Baseball is cruel. Baseball is not fair.
Not fair, as in you can win 100 games and still get nowhere. Not fair, as in you can win 100 games and still finish second because the other team is eight games better. Not fair when that other team scores the equivalent of two touchdowns, two extra points and a safety in the division series to embarrass you on your home turf, making your 100 wins irrelevant.
Yankees fans do not take easily to losing. Twenty-seven world championships will do that to you. Now, the Bronx Bombers are at risk of going a whole decade without reaching the World Series.
Has that ever happened before? Of course, before the advent of baseball nobody was going to the World Series. Actually, it was the 1910s. So this is new for the Yanks and their fans.
I did not yell at the television set. History shows that Yankees baseball is one of the few reasons I will yell at a television, which is an animation object but does not respond to an aggressive posture. It would be a smart TV indeed that did. I am not alone in this. I’ve seen plenty of people yell at televisions while games are on.
There was no better reason than in game three, when the Yankees were plundered by a score of 16-1. I’d yelled at the TV during the playoffs the year before, when a different manager, Joe Girardi, was leaving a pitcher in way too long even though every other sentient being on the globe knew it was time to take the guy out. This was like watching a horror movie when a character is about to open a door and everybody knows something very bad is behind that door but the character goes ahead and opens the door anyway. Very scary.
Other than the major league shellacking, two other interesting things happened in that third game, and those two things had intersecting story lines. Boston’s Brock Holt became the first player, ever, to hit for the cycle in the postseason. Hitting for the cycle means you get a single, double, triple and home run in the same game.
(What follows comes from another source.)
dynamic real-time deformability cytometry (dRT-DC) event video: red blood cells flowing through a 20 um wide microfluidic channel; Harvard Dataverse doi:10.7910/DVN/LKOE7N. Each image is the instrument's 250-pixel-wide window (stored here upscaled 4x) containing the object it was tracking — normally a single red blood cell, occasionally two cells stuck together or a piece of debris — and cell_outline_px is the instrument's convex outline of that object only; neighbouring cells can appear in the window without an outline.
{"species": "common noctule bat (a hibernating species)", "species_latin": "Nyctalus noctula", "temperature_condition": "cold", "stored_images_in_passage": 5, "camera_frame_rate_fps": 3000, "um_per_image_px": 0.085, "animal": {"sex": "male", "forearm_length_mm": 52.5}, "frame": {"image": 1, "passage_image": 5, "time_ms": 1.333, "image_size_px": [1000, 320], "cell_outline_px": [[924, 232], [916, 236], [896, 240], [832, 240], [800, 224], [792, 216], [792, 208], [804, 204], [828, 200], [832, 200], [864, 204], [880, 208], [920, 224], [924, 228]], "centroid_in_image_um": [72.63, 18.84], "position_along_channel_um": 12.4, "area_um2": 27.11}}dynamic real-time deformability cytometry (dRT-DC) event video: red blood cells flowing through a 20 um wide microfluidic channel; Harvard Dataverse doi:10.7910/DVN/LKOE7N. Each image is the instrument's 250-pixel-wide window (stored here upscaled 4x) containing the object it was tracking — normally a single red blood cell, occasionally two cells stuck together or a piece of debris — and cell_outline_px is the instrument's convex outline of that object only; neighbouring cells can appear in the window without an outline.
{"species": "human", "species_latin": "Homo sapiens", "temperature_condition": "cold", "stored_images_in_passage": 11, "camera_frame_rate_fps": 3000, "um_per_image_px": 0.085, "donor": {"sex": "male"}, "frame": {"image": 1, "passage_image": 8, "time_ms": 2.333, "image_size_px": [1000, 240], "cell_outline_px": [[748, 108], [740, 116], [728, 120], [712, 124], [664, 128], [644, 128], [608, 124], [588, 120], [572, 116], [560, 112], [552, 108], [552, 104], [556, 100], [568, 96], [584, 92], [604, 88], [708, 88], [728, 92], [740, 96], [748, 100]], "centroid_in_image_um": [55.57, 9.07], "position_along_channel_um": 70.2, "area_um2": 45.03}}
The home run, which came in the ninth inning, was surrendered, however, by Austin Romine, who was the other interesting thing about game 3. Romine is a catcher. He was brought in to pitch because by that time the game was a joke — the Sox led 10-0 in the fourth inning — and the Yankees were trying to save their serious pitchers for later (a strategy, as it turned out, that didn’t turn out). It was only the second time in playoff history that a position player had come in to pitch.
Baseball is a game of asterisks, as in the one given to Roger Maris because he took too many games to break Babe Ruth’s single-season home run record, and those deserved by players in the steroid era, and you wonder if an asterisk will be needed for Holt’s accomplishment, as in: * other team was not taking game seriously.
Speaking of Babe Ruth, I was asked not all that long ago whether it was the Sultan of Swat who had made me a Yankees fan. Ha, ha. Very funny! But, I was around for Mickey Mantle.
In the 1960 World Series the Yankees won three games by scores of 16-3, 10-0 and 12-0. The Pirates won the other four, each by one run or a couple. The total run tally in the series was Yanks 55, Pirates 27, and the Pirates won the series! See what I mean by baseball not being fair?
Even so, everyone came to know the name Bill Mazeroski, who won the series with a ninth-inning game 7 home run. Winners earn respect.
Now that goes to the Red Sox, who will have their hands full in the American League Championship Series against Houston.
For the Yanks it’s wait until next year, a phrase of solace that now is becoming all too familiar.